Citi Global Wealth Investments (CGWI) has issued its latest outlook report, and it is predicting there will be a mild recession in 2023, as unemployment rises above 5%.
The outlook report also predicts that 400,000 construction jobs will disappear in 2023, as the overall economy loses 2 million jobs across all sectors.
Steven Wieting, chief investment strategist and chief economist at CGWI said, “Housing that was started a year ago was at a higher sales pace and a dramatically lower mortgage rate. While they finish those houses, they’re still employed. Then when you are done with that house you don’t have a new job to go to — and that’s how the coming year we think we lose all of those jobs.”
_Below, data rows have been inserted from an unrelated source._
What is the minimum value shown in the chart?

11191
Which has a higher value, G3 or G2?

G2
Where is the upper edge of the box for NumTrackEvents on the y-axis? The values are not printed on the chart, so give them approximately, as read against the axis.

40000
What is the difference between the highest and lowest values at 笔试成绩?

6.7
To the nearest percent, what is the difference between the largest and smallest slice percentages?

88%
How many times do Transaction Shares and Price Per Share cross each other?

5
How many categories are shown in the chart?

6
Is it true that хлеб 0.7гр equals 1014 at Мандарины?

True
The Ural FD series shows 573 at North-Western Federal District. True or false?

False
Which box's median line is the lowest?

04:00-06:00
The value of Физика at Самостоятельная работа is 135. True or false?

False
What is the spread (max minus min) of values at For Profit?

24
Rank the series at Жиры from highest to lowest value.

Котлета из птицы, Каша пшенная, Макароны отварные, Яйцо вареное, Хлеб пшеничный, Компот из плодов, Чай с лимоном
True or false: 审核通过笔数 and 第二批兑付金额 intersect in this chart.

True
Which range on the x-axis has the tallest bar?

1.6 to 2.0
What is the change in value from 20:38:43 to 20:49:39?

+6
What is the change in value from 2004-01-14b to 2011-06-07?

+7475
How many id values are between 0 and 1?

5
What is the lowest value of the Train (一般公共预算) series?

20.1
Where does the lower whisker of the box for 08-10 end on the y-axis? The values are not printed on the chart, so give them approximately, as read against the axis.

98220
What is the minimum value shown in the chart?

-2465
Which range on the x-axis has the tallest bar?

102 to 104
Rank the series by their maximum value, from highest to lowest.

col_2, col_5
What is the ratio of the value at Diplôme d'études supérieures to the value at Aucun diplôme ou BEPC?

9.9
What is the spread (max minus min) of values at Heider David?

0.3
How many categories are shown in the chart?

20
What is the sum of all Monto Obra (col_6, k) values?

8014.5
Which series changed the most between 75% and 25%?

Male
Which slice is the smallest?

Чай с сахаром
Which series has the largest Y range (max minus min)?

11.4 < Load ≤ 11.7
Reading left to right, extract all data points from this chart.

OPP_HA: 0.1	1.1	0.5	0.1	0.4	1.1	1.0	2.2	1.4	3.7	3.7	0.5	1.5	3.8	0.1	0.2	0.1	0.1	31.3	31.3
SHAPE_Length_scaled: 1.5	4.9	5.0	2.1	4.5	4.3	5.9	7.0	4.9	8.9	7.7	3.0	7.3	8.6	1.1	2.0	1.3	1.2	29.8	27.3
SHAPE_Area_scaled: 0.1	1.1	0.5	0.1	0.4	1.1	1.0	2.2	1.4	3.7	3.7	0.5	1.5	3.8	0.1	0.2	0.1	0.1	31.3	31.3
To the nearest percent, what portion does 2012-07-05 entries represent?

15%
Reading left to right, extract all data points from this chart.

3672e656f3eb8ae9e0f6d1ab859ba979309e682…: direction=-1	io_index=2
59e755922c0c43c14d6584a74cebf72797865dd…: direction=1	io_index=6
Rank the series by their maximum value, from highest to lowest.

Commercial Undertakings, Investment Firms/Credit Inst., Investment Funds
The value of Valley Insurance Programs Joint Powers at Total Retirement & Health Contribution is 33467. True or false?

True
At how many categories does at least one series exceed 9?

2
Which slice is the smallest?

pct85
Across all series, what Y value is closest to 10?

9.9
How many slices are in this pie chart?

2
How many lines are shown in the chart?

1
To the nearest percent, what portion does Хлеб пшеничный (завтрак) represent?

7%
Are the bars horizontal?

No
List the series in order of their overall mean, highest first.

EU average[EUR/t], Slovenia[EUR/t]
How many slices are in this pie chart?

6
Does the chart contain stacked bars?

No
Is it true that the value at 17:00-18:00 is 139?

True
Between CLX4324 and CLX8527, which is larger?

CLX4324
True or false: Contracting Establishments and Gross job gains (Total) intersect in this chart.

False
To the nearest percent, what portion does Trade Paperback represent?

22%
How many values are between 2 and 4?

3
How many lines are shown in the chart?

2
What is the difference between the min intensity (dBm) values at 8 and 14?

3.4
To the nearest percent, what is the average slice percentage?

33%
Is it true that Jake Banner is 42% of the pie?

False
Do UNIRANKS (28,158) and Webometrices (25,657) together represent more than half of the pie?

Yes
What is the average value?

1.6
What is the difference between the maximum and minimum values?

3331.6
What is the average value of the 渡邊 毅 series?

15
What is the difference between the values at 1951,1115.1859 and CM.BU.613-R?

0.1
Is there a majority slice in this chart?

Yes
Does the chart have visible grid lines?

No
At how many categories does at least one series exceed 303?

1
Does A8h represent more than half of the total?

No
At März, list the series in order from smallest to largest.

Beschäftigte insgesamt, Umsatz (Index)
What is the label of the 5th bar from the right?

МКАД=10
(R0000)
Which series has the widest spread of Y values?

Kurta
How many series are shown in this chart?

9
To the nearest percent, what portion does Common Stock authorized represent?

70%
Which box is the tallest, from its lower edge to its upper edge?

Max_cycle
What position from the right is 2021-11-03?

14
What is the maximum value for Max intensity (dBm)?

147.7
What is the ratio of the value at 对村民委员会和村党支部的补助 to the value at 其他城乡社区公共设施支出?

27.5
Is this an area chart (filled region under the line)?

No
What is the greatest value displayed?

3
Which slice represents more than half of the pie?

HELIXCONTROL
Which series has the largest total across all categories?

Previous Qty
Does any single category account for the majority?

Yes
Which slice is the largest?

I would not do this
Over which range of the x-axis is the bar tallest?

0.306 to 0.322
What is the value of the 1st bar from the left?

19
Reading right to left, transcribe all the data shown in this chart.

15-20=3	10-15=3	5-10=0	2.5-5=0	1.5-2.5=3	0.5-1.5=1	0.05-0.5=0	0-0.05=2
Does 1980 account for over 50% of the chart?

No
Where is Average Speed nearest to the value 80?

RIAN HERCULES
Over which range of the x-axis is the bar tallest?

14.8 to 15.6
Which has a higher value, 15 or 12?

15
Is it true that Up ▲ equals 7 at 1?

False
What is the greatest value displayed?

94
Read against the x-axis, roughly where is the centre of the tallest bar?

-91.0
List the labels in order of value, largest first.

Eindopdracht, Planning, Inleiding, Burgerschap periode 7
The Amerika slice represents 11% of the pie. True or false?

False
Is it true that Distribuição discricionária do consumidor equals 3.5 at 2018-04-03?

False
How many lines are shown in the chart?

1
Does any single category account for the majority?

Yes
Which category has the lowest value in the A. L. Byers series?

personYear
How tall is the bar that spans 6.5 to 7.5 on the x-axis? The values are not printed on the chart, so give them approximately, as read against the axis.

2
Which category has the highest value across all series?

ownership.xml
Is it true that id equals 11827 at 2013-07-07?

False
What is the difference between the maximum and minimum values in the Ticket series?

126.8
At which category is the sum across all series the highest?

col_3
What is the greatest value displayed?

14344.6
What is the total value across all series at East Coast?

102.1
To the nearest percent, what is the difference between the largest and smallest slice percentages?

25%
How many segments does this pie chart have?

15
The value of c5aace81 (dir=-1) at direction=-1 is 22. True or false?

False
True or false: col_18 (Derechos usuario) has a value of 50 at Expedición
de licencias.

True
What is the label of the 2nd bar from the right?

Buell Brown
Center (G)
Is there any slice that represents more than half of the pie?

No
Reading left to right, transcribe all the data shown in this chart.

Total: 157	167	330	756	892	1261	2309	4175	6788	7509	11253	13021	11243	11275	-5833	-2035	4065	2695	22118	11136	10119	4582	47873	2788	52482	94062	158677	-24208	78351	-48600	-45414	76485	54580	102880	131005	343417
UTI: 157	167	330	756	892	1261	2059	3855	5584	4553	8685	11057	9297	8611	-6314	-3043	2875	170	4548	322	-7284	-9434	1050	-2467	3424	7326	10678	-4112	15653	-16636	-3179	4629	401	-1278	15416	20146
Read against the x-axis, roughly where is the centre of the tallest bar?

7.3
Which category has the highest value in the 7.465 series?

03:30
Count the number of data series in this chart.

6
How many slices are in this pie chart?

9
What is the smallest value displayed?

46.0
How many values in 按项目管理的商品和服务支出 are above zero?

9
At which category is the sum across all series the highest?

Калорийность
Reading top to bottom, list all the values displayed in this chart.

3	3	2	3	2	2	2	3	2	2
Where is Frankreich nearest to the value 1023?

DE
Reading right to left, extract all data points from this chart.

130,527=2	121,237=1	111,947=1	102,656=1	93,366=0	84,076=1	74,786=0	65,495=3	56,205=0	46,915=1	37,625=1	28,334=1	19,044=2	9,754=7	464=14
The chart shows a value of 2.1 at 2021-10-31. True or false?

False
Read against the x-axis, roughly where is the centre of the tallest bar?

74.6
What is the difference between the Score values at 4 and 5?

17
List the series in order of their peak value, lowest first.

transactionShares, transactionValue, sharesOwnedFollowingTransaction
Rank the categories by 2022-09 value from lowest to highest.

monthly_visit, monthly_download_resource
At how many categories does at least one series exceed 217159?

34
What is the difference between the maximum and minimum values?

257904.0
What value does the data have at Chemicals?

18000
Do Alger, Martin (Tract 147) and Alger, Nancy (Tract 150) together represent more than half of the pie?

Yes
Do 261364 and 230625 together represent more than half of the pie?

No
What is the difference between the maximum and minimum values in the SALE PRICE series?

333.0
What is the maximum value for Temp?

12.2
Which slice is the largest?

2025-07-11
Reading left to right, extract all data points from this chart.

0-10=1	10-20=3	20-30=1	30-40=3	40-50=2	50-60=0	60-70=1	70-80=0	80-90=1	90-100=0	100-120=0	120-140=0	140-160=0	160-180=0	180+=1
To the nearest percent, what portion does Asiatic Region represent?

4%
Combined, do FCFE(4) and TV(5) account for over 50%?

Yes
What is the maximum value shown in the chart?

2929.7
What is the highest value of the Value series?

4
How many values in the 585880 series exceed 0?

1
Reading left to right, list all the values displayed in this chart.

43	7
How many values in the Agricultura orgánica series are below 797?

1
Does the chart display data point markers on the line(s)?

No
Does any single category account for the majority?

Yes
David Bailin, chief investment officer and head of Citi Global Wealth Investments said, the report pegged next year’s unemployment hitting roughly 5.25%, noting the recession we see “won’t be that deep, but it will be meaningful.”
He went on, “We expect for next year, employment will fall by 2 million people. That’s how we define our recession. We think there will be one, and it will be defined by that loss of jobs.”
That figure of lost jobs represents about one quarter of the total number of people who were unemployed in 2009.
Companies which serve the housing sector are already noticing the changes. High-end furniture maker RH’s CEO recently said to analysts, “It’s just a lot of uncertainty right now.”
He continued, “But one thing I’m certain of: The housing market is collapsing at a level I haven’t seen since 2008. I haven’t seen this kind of drop since 2008.”
In terms of opportunities, the CGWI report identifies a few for investor portfolios. Bailin and his team emphasize however, that for now, caution is the order of the day, and one should closely focus on high-quality defensive equities and bonds.
Bailin added, “Historically, no bull market has ever begun before a recession has ever started. So it’s highly unlikely that we’ve seen the lows [of the equity markets].”
He added, “From the time the recession begins, whenever that is, the bull market recovery typically begins halfway through it.”